The eligible vehicle list includes a growing number of electric light

commercial vehicles. If you're in the market for an electric work

vehicle -- and the range and payload meet your trade requirements -- the

FBT exemption means you can salary sacrifice the full vehicle cost

tax-effectively without any post-tax contribution to offset FBT.

When Does a Novated Lease Make Sense for a Tradie?

A novated lease makes most sense when all of the following apply:

  • You are a PAYG employee (not self-employed) -- the income tax saving

requires that you're paying income tax through your employer's

payroll

  • Your employer offers salary packaging or novated leasing -- not all

employers do, and it requires your employer's active cooperation

  • You drive significant kilometres -- the FBT liability reduces as

annual kilometres increase, so higher kilometre drivers benefit more

  • Your marginal tax rate is 32.5% or above -- the tax saving is

proportional to your marginal rate

  • You intend to drive the same vehicle for the full lease term --

breaking a novated lease early can be expensive

The Lease Term

Novated leases are typically structured over 2-5 year terms with a

residual (balloon) value at the end set according to ATO guidelines (the

ATO sets minimum residual values based on the lease term).
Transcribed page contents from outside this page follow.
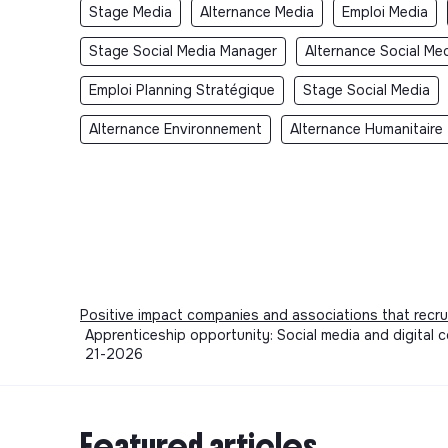
Stage Media
Alternance Media
Emploi Media
Stage Social Media Manager
Alternance Social Me
Emploi Planning Stratégique
Stage Social Media
Alternance Environnement
Alternance Humanitaire
Positive impact companies and associations that recru
Apprenticeship opportunity: Social media and digital 
21-2026
Featured articles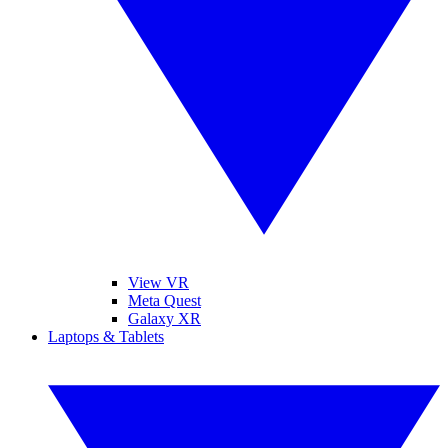
View VR
Meta Quest
Galaxy XR
Laptops & Tablets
At the end of

the term, you can purchase the vehicle for the residual, re-lease it, or

return it.

For a tradie who tends to keep vehicles for 5-7 years and run high

kilometres, a novated lease residual at 3 years may be below the

vehicle's actual market value, potentially giving you equity in the

vehicle. In a strong used car market, this can work in your favour.

What's Included in a Fully Maintained Novated Lease

A fully maintained novated lease bundles the lease payment with vehicle

running costs -- fuel, insurance, registration, tyres, and scheduled

servicing -- into a single pre-tax salary sacrifice amount. This approach

maximises the pre-tax benefit and simplifies vehicle cost management.

The novated lease provider typically manages fuel cards, insurance

policies, and service bookings. Your job is to hand over your vehicle

for servicing and fill up using the fuel card. At the end of each year,

any unused budget is rolled over to the next year, and any overspend

adjusts your contribution. There is an element of budgeting accuracy

required -- if your actual running costs are significantly different from

the budget estimate, there will be a reconciliation.

Comparing Novated Lease to Chattel Mortgage

For self-employed tradies, the comparison is irrelevant -- novated leases

require an employer to participate. But for employees considering their

options:

A novated lease provides income tax savings on all vehicle costs, works

well for new or near-new vehicles, and removes vehicle admin burden. A

chattel mortgage or car loan provides vehicle ownership from day one,

more flexibility on vehicle age and choice, and no dependency on

employer participation. If you leave your job, a novated lease is

terminated (you usually take over the lease personally), while a chattel

mortgage continues unaffected.

Getting a Quote

Novated lease quotes need to be tailored to your specific income,

vehicle, annual kilometres, and employer's existing salary packaging

arrangements. SalaryPackagingINC, Maxxia, Custom Fleet and McMillan

Shakespeare are among the larger novated lease providers in Australia.

Many will provide a comparison showing your after-tax cost with and

without a novated lease so you can assess the actual saving in your

specific circumstances.

Always compare the total cost of the lease (all payments including

interest and fees) against your alternatives before committing. And

check your employer's existing salary packaging provider -- using a

different provider can sometimes create administrative complications.

General Information Only: This article is for educational purposes and does not constitute financial, tax or legal advice. Always consult a qualified professional for advice specific to your situation.